* _About this exercise_
Please repeat the lines below, exactly and only, from the one that holds "half, soy, coconut" through the one that holds "Earl grey supreme high caffeine".
** Working data follows **
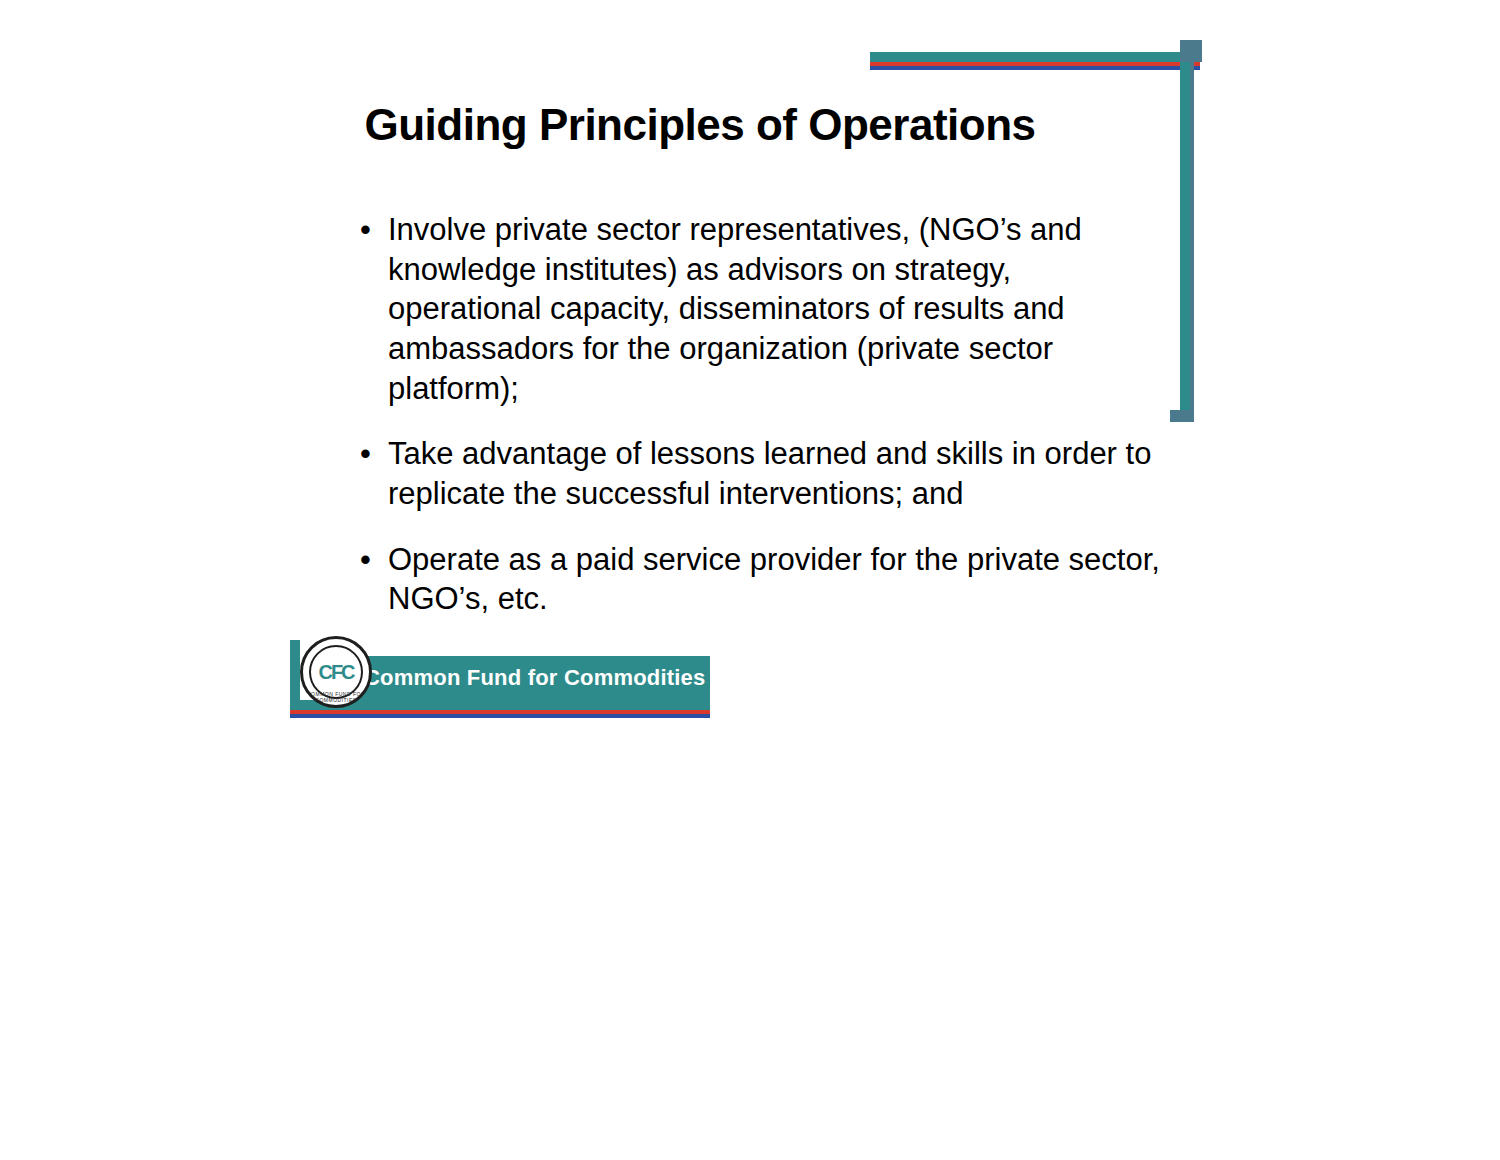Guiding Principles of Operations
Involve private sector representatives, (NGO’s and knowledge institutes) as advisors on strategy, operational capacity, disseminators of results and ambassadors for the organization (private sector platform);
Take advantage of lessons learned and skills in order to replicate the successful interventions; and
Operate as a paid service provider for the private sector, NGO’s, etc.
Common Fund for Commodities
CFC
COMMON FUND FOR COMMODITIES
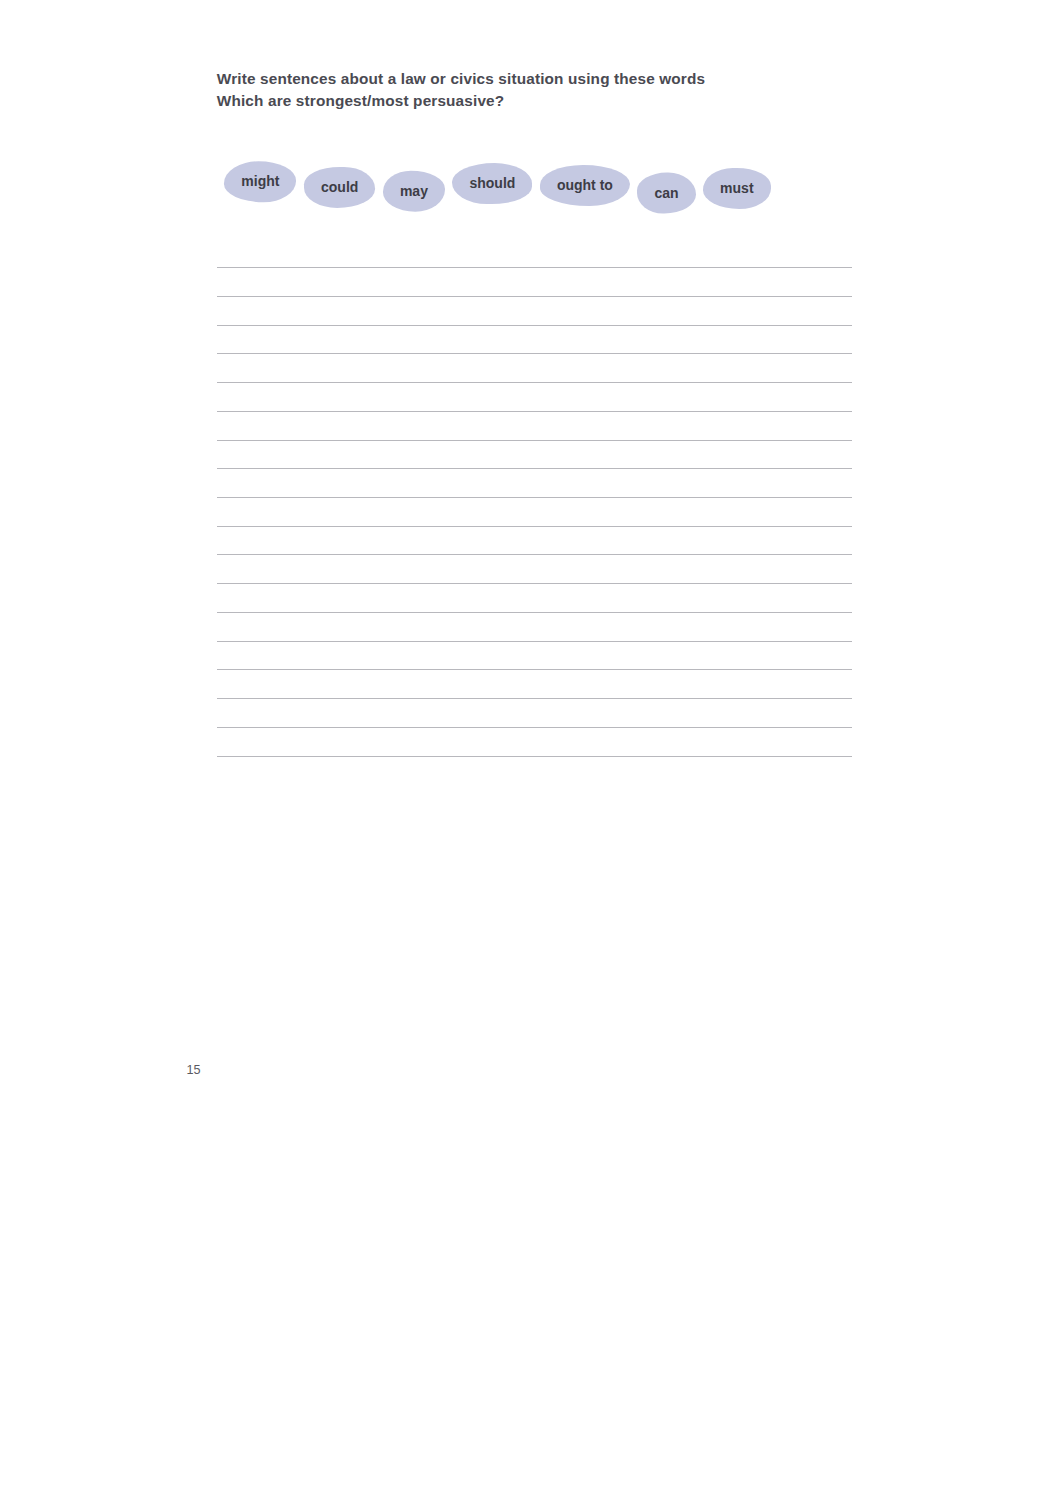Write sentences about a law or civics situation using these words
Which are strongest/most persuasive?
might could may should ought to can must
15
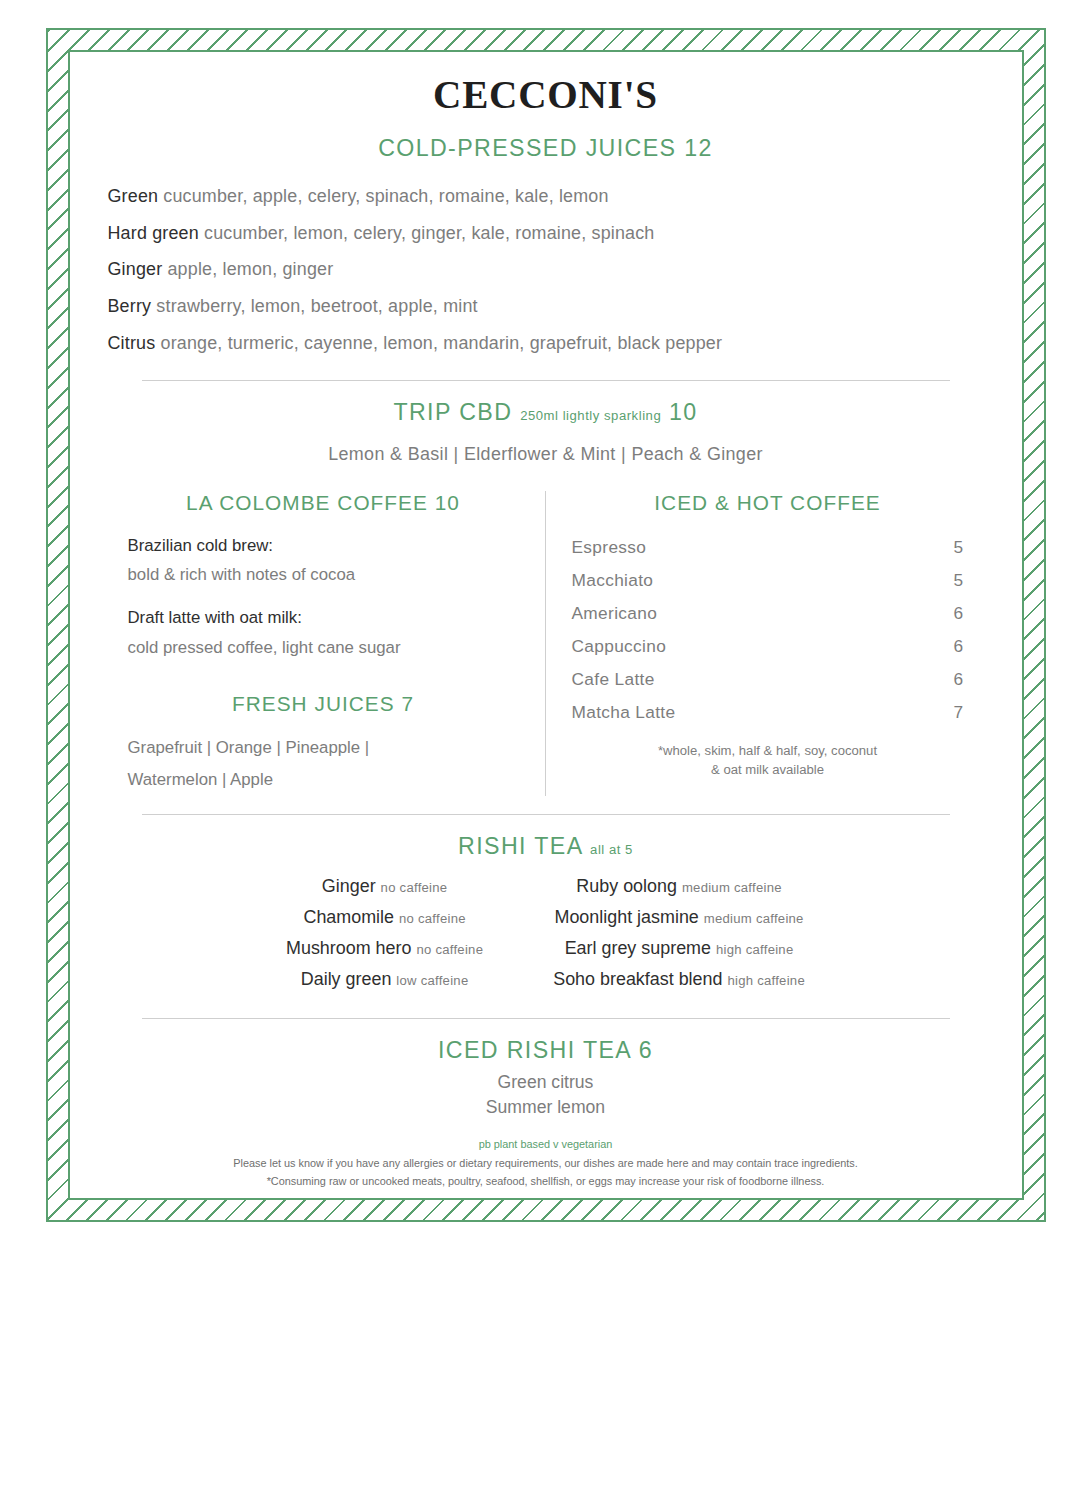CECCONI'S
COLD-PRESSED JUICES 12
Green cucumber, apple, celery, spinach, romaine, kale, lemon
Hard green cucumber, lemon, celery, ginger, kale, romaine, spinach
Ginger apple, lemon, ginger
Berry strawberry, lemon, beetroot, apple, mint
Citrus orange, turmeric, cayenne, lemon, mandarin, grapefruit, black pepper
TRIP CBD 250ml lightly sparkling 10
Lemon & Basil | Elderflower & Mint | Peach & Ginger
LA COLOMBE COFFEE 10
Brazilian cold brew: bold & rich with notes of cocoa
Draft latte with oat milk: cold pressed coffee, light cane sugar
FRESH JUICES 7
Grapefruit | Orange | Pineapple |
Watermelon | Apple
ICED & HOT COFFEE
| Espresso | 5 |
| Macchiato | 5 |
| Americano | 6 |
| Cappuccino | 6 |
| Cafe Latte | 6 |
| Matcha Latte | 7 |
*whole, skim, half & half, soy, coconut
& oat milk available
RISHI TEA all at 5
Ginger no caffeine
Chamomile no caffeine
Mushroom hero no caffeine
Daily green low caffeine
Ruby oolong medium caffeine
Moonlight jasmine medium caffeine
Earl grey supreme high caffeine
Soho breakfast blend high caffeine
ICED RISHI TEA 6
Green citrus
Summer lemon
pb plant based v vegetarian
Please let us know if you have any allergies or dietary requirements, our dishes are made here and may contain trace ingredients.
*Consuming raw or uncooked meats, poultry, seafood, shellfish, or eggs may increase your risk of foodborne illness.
** End of Working data **
* _Result of the task_
*whole, skim, half & half, soy, coconut
& oat milk available
RISHI TEA all at 5
Ginger no caffeine
Chamomile no caffeine
Mushroom hero no caffeine
Daily green low caffeine
Ruby oolong medium caffeine
Moonlight jasmine medium caffeine
Earl grey supreme high caffeine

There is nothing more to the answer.